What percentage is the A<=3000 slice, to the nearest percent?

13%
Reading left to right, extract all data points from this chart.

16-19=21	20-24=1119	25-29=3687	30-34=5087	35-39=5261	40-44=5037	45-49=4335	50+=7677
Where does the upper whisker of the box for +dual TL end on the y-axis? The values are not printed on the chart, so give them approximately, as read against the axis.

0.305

==

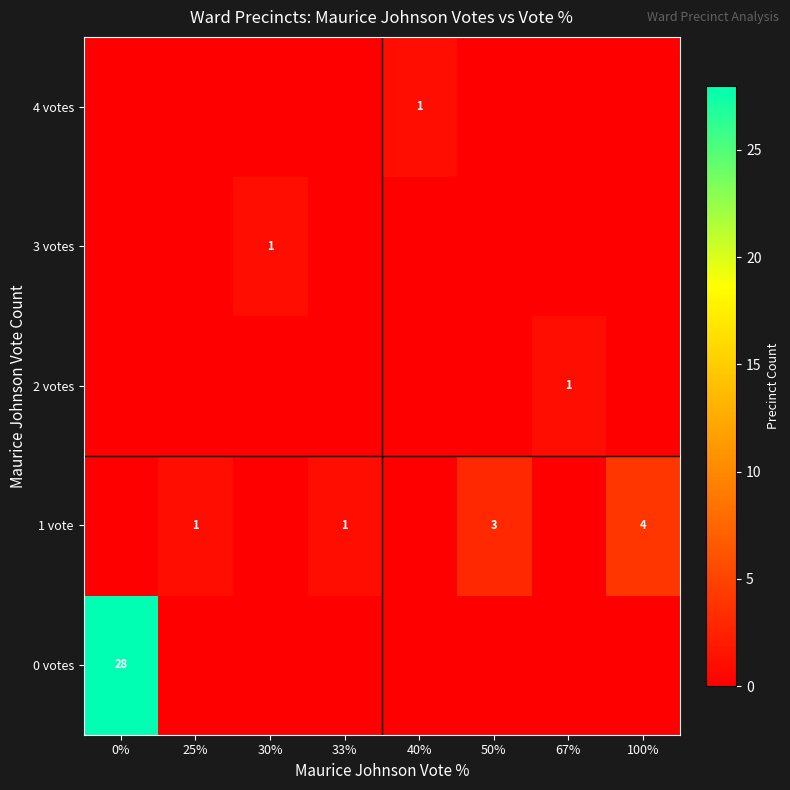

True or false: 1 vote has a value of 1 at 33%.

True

▶ _Exercise objective_
Please pull out every line of the records that contains the string "chart".

▶ _Written reply_
Reading left to right, extract all data points from this chart.
Where does the upper whisker of the box for +dual TL end on the y-axis? The values are not printed on the chart, so give them approximately, as read against the axis.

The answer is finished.